## Dataset excerpts
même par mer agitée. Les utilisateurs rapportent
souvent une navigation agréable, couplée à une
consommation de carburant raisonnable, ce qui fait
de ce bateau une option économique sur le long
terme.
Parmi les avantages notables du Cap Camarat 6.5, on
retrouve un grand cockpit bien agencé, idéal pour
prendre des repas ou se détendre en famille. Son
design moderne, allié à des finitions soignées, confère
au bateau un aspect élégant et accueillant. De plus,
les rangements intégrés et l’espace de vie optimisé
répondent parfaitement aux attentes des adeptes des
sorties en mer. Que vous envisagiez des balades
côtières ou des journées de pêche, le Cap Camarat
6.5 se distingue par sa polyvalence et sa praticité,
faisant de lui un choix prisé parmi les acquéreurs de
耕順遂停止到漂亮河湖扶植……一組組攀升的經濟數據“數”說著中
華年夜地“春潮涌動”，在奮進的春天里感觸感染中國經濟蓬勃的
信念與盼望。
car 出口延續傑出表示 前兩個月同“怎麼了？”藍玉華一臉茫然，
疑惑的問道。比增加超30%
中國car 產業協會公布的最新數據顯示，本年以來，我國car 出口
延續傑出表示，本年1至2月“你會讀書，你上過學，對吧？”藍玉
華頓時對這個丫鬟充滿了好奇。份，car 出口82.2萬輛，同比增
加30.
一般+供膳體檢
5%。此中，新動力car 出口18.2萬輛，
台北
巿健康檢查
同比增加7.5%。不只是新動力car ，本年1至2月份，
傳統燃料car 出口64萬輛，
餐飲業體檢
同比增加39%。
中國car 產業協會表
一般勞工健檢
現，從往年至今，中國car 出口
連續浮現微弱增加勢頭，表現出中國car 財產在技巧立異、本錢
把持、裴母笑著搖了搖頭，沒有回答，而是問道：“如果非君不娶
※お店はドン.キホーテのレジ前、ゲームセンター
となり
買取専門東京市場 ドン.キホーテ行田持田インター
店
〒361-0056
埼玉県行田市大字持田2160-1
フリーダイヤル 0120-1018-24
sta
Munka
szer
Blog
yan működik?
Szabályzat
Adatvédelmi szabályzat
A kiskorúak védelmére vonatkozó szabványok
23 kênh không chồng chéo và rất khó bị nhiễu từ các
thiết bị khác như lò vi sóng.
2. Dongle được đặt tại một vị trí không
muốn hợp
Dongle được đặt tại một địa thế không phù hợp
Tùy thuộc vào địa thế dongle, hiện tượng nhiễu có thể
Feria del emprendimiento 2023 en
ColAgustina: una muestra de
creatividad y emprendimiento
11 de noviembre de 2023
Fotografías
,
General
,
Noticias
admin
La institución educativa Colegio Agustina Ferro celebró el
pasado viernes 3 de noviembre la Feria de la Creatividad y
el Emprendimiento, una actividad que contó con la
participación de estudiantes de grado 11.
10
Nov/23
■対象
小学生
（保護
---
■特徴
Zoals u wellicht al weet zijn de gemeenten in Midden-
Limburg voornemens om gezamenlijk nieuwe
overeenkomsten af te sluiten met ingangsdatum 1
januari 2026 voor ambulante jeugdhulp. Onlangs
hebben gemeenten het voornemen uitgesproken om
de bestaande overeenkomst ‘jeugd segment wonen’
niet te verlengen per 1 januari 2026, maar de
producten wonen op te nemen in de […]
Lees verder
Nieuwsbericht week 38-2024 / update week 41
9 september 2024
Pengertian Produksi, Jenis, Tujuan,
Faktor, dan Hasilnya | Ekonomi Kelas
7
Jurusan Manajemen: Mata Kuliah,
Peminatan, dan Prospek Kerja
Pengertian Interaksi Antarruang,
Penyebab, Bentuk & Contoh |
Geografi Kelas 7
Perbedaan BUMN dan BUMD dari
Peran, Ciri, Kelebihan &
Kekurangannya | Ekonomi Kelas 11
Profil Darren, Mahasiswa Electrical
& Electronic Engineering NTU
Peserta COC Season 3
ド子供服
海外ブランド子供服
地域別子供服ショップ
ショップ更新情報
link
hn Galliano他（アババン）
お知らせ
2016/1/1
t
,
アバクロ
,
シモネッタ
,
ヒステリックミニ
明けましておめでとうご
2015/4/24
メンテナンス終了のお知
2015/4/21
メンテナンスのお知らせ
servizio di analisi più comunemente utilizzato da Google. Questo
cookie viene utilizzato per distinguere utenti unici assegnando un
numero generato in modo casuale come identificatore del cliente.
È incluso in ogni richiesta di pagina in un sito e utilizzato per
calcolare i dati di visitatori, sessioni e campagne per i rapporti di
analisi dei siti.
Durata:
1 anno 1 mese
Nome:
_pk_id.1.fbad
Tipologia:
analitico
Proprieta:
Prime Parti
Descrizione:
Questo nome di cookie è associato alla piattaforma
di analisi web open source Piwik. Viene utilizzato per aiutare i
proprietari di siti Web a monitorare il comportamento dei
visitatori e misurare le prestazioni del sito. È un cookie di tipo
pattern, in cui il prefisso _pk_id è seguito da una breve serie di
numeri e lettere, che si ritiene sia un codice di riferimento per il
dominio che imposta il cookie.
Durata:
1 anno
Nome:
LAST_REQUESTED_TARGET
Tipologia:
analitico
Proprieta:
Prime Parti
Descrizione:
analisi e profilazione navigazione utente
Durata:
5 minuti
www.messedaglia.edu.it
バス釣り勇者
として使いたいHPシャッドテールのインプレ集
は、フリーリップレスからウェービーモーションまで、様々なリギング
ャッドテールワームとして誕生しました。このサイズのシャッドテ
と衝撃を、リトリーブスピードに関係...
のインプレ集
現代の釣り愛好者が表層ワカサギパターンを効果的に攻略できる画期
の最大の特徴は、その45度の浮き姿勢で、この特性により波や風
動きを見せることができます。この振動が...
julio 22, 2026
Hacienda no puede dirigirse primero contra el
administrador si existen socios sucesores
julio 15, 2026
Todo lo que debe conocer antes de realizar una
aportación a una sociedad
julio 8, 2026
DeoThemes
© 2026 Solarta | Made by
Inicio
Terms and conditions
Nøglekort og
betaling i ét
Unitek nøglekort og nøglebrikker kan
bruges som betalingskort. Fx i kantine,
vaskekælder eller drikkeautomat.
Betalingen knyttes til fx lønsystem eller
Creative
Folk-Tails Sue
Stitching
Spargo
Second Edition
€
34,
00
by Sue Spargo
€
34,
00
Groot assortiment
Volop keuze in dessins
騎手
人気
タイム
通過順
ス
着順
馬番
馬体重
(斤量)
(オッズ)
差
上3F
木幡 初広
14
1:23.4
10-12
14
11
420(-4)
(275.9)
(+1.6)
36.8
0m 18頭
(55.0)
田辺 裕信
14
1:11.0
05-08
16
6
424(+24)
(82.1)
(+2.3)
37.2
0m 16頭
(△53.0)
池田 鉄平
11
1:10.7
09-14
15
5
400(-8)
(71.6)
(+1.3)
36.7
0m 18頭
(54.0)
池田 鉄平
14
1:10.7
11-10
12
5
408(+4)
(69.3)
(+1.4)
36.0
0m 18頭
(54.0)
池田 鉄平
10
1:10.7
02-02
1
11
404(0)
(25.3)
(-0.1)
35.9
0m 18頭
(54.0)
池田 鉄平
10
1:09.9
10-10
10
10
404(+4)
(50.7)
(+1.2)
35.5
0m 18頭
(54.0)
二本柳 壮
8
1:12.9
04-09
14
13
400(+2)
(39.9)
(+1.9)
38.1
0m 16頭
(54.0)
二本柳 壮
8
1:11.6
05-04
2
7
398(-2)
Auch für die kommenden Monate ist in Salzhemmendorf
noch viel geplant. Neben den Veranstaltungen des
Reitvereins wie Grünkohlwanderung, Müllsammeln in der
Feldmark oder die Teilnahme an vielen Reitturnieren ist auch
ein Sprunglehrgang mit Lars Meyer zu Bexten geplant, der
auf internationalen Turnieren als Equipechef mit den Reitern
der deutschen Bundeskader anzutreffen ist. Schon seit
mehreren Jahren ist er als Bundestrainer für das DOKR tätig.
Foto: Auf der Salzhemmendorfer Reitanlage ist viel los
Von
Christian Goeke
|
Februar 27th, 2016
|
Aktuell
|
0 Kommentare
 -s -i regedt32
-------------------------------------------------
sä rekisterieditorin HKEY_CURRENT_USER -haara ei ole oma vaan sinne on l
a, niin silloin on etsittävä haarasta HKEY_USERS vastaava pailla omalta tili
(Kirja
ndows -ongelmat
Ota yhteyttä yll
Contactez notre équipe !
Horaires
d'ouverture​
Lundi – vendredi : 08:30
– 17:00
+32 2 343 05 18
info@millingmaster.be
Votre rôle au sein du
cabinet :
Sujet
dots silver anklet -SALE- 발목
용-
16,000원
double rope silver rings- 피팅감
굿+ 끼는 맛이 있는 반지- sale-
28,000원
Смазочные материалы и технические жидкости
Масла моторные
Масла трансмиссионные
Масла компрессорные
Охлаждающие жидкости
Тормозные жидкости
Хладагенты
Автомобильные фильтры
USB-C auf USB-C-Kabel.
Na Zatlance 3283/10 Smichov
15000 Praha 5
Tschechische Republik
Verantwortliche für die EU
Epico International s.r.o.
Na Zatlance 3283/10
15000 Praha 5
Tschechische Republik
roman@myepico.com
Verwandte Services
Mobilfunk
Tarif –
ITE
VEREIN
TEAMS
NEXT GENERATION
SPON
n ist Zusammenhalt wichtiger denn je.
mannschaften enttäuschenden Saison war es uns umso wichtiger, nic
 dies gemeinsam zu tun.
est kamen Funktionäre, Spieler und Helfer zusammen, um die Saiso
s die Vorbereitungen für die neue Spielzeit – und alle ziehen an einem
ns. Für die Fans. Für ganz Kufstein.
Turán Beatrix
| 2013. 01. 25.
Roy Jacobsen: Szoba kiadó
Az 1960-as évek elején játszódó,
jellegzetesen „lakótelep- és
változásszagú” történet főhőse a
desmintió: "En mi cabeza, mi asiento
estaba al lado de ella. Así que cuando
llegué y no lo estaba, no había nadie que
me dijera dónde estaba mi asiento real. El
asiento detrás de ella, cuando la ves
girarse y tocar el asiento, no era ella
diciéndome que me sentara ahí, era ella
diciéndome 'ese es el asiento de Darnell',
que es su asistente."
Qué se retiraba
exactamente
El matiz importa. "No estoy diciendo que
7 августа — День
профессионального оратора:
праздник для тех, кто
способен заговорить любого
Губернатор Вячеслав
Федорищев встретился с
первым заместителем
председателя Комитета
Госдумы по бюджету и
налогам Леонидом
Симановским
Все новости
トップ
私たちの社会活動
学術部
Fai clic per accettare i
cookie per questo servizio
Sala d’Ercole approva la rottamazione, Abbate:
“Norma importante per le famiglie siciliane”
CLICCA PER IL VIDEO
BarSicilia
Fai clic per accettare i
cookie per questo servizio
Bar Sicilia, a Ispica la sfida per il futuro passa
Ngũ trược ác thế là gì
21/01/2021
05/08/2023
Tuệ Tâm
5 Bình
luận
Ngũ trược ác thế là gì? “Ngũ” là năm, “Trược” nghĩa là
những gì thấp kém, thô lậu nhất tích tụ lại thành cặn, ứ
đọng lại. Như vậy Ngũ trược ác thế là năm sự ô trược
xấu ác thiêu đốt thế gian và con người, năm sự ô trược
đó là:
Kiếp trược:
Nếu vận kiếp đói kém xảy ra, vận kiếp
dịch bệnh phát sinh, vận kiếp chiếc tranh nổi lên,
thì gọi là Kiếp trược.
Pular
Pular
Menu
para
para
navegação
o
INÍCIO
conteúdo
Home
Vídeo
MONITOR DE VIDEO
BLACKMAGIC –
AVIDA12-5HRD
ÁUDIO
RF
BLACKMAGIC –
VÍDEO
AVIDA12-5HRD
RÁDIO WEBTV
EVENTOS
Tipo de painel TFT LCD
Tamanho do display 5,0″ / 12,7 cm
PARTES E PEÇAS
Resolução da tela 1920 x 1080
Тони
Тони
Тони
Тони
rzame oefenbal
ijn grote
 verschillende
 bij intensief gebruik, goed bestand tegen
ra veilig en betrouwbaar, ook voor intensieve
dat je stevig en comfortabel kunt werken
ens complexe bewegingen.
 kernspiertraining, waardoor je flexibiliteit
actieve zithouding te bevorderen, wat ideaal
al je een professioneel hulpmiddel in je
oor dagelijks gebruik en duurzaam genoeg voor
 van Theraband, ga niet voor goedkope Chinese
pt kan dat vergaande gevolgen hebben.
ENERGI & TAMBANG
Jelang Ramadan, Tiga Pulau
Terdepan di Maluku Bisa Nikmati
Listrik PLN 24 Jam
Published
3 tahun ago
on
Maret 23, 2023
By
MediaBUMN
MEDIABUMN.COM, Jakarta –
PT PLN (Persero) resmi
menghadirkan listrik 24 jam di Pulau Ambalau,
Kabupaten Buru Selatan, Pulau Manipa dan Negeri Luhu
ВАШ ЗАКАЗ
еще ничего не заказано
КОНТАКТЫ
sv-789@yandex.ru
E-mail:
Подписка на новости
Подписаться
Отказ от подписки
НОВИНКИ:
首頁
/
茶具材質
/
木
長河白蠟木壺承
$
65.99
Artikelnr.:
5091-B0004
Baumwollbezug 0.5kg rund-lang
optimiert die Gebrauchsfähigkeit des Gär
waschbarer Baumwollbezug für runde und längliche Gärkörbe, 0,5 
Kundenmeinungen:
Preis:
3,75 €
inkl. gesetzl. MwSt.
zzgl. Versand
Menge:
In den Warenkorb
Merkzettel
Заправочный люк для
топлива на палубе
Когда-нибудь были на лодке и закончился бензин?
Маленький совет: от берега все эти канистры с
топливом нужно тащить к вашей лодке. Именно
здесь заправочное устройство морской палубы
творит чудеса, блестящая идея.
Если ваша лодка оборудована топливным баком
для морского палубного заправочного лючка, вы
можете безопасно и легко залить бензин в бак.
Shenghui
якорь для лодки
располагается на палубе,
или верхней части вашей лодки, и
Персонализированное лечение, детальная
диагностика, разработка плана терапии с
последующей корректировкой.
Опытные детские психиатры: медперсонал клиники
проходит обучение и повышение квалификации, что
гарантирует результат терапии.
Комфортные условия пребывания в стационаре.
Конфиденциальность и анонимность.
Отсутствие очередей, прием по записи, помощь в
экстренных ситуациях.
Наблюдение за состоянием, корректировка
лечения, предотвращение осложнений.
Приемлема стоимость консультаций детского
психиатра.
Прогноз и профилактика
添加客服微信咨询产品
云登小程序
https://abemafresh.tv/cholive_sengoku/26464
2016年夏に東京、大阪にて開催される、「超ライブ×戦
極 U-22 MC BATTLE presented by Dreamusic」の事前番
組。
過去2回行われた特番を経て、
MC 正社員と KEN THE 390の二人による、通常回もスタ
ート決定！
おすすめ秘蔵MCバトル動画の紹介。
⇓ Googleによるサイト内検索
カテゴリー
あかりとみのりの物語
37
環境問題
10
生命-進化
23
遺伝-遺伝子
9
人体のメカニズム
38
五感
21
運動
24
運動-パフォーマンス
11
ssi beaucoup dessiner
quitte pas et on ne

## To-do item
Filter the data down to the lines that contain the string "жидкости", and copy them.

## Output below
Смазочные материалы и технические жидкости
Охлаждающие жидкости
Тормозные жидкости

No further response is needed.